Aufgabe A:
Wer führt laut dem Übungstext die Mitte-Links-Strömung an, die den neoliberalen Dogmatismus New Labours angreift?

Übungstext:

________________________________________

So wird die Socialist Campaign Group (SCG), die Vereinigung linksgerichteter Labour-Abgeordneter,
die Zahl ihrer Mandate im Parlament nicht halten können. Auch ob der SCG-Vorsitzende John
McDonnell sein Mandat in seinem mittelenglischen Wahlkreis verteidigen kann, ist ungewiss.
Allerdings könnte der Labour-Linken aus der Mitte der Partei heraus Hilfe zuteil werden. Langsam
aber sicher gruppiert sich eine breite Mitte-Links-Strömung innerhalb Labours um das »Compass-
Projekt«. Unter der Führung des Parlamentsabgeordneten Jon Cruddas greift diese Strömung den
neoliberalen Dogmatismus New Labours an. Inwieweit diese linken Inhalte den innerparteilichen
Kampf um die Macht und die Posten nach dem Wahltag überleben, bleibt jedoch abzuwarten.

________________________________________

Aufgabe B:
Sammle aus den Datensätzen jede Zeile, die die Zeichenfolge „гормона“ enthält. Groß- und Kleinschreibung sind zu beachten.

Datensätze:
________________________________________

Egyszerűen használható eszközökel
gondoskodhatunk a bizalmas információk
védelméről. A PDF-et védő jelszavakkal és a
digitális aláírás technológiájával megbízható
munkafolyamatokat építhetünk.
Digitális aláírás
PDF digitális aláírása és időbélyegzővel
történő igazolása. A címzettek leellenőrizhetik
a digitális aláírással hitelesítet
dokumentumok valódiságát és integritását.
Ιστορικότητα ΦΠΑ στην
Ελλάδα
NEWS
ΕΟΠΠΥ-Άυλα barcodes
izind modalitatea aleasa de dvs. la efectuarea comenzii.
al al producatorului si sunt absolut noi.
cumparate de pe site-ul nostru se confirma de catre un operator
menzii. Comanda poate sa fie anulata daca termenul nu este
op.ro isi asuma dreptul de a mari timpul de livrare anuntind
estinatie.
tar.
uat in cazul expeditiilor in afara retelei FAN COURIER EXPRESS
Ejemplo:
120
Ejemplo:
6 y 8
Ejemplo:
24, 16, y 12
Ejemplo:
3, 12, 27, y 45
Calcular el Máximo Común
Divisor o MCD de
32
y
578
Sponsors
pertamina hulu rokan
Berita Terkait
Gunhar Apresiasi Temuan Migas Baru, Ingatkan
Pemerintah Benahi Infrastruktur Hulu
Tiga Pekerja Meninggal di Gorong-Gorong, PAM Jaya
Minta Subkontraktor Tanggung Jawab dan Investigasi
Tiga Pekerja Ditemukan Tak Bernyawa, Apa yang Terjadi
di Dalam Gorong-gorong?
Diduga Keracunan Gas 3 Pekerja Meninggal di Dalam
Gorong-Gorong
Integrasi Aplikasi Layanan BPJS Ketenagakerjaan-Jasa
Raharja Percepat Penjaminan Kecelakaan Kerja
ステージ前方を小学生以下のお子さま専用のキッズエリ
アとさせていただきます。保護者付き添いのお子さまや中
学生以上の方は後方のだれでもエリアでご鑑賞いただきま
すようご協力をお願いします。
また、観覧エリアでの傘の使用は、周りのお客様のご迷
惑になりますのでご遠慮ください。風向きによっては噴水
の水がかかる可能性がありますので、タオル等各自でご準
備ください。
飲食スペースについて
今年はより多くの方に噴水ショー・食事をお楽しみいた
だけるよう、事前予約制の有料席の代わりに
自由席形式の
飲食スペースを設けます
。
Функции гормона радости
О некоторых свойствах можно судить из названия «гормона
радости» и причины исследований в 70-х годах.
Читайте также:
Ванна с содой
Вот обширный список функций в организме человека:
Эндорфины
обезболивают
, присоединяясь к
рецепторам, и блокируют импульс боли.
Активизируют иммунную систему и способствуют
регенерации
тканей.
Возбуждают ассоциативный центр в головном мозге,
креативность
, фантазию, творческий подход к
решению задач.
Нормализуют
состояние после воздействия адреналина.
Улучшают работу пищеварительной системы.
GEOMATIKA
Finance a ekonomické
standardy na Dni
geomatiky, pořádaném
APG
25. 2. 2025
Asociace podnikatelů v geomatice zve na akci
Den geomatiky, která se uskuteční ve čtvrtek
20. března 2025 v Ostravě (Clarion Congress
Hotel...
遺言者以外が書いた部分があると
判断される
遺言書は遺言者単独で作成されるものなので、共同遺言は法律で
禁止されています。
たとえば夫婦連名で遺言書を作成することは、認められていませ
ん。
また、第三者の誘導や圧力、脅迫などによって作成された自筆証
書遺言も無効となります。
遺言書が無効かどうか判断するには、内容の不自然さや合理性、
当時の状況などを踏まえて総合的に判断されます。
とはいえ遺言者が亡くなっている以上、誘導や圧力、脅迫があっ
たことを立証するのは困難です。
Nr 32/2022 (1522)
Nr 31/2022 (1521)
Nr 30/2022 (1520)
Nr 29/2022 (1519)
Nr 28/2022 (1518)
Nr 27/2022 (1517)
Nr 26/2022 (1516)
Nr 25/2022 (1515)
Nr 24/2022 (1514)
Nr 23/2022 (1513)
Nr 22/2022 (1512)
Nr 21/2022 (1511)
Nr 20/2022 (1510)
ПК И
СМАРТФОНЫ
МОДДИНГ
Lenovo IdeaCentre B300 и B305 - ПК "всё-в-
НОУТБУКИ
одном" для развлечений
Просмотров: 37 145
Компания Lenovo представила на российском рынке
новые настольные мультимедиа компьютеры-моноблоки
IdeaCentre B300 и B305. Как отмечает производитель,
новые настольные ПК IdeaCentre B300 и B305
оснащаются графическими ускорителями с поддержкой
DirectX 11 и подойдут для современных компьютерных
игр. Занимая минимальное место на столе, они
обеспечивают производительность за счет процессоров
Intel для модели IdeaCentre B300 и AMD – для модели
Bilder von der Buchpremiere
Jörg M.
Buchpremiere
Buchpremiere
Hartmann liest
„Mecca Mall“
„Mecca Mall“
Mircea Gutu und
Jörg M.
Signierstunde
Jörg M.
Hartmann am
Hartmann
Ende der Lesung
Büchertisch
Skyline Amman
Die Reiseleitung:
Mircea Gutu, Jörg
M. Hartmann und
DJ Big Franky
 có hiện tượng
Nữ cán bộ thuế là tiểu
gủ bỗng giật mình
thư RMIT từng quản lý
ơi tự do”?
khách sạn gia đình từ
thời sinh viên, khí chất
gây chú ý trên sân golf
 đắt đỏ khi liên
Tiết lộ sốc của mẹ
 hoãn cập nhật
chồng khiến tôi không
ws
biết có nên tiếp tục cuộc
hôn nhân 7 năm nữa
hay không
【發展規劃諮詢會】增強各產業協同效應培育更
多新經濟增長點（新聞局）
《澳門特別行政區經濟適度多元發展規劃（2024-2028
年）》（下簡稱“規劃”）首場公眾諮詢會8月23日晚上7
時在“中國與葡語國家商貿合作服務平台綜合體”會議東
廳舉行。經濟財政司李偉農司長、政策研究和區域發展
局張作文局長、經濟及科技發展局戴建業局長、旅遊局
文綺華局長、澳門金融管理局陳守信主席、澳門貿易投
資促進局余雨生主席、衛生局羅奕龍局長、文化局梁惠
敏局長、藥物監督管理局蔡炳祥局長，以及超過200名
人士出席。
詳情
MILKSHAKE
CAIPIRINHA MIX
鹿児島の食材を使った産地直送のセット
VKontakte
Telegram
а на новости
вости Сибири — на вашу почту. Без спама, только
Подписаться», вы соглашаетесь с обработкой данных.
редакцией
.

________________________________________

Endgültige Antwort A:
Der Parlamentsabgeordnete Jon Cruddas.

Endgültige Antwort B:
Функции гормона радости
О некоторых свойствах можно судить из названия «гормона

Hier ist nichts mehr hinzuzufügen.